Opiniões emitidas no exercício destas funções não ligadas à doTerra são de responsabilidade do indivíduo e não da empresa. Por esse motivo, também não devem conter qualquer vínculo com a doTerra, como uso de marcas registradas, símbolos ou identidade visual da empresa.
Nota doTerra
Alegações não comprovadas e não autorizadas sobre seus produtos são proibidas, diz a doTerra.
Se algum consultor propagar informações que violem essas políticas, a empresa toma medidas para corrigir a situação e educá-lo.
Nota da doTerra
O que dizem as redes
VivaBem questionou YouTube, Meta e TikTok sobre a presença de publicações nas redes que associam os óleos à cura de doenças.
O YouTube informou que os vídeos citados pela reportagem estão em análise e que conteúdos que representam riscos ou desinformação sobre saúde são proibidos. Já a Meta diz ter estratégia para "impedir a desinformação em suas plataformas". O TikTok não retornou.
Não tem benefício?
A eficácia da aromaterapia, a prática de usar esses óleos, é controversa. Especialistas ouvidos por VivaBem dizem que faltam estudos de qualidade (com humanos e não com ratos, por exemplo) para detalhar possíveis benefícios.
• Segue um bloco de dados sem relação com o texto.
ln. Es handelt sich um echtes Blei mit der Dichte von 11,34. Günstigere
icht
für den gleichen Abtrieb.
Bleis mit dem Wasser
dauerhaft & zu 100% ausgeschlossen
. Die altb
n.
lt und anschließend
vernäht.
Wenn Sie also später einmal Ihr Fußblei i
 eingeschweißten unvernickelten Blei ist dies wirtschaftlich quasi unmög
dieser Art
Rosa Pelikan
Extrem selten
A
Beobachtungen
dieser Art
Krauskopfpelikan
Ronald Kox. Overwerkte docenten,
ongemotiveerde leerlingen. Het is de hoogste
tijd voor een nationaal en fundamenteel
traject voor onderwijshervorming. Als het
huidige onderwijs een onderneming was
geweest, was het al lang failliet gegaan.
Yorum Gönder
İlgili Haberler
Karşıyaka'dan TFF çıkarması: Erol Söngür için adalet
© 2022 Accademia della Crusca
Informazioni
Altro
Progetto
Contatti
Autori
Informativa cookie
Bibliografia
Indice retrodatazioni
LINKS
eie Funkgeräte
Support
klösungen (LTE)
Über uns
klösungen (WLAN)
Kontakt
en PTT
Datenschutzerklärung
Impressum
Aromaterapeutas explicam que a prática deveria ser vista como ferramenta extra para ajudar no controle do estresse e de algumas emoções. Oficialmente, o Ministério da Saúde considera que a aromaterapia com óleos essenciais pode ser complementar a outras estratégias para promover o bem-estar.
"A aromaterapia tem foco no paciente, para tentar minimizar efeitos decorrentes de uma doença, sempre complementando um tratamento já em andamento", diz Maria Aparecida das Neves, psicóloga, aromaterapeuta e coordenadora das Terapias Botânicas do Instituto de Psiquiatria do Hospital das Clínicas da Faculdade de Medicina da USP.
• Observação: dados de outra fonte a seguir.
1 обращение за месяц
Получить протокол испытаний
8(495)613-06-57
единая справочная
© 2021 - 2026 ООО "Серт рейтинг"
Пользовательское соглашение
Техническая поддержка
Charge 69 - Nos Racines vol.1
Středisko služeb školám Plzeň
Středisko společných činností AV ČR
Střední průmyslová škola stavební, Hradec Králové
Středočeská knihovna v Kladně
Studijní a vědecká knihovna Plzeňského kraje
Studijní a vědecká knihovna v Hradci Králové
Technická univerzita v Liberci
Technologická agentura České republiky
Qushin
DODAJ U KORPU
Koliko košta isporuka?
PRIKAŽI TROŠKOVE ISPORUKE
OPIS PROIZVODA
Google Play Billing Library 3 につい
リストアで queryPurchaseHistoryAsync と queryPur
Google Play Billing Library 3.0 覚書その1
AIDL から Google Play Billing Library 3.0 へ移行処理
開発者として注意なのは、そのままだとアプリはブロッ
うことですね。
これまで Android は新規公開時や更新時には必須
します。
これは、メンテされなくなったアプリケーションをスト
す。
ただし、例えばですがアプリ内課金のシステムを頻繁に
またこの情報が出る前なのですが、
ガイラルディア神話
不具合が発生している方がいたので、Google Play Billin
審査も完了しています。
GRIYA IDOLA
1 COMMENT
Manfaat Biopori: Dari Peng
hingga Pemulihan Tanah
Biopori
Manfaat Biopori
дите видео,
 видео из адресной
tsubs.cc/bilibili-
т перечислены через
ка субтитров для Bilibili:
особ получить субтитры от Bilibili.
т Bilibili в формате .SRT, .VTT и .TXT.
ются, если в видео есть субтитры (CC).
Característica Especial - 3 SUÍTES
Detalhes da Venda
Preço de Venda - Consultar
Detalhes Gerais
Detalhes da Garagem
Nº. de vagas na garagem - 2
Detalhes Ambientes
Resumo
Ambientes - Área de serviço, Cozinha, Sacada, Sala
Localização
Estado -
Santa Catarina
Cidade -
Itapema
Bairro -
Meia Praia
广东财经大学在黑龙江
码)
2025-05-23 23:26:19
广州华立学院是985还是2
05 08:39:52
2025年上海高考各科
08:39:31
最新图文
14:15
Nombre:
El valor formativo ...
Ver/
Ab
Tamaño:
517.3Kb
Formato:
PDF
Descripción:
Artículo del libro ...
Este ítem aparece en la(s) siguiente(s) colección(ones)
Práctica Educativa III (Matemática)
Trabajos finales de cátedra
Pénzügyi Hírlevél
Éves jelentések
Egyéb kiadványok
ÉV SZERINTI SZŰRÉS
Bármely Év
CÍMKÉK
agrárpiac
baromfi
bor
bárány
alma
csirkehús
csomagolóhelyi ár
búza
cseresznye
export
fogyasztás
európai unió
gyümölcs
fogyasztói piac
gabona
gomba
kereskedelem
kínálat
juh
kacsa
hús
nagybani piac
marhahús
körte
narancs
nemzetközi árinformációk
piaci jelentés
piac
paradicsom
Fazemos um esforço para conseguir um modelo de evidência para que seja uma prática reconhecida e viável, mas nunca podemos prometer cura de nada. Trata-se de uma prática integrativa e complementar.
Maria Aparecida das Neves, aromaterapeuta
A preocupação da aromaterapeuta são os extremos do assunto. "De um lado, usam a aromaterapia para 'curar tudo'; do outro, dizem que é uma pseudociência, mas ela não é o inferno e nem o Éden, ela está no meio. A prática tem sua potencialidade."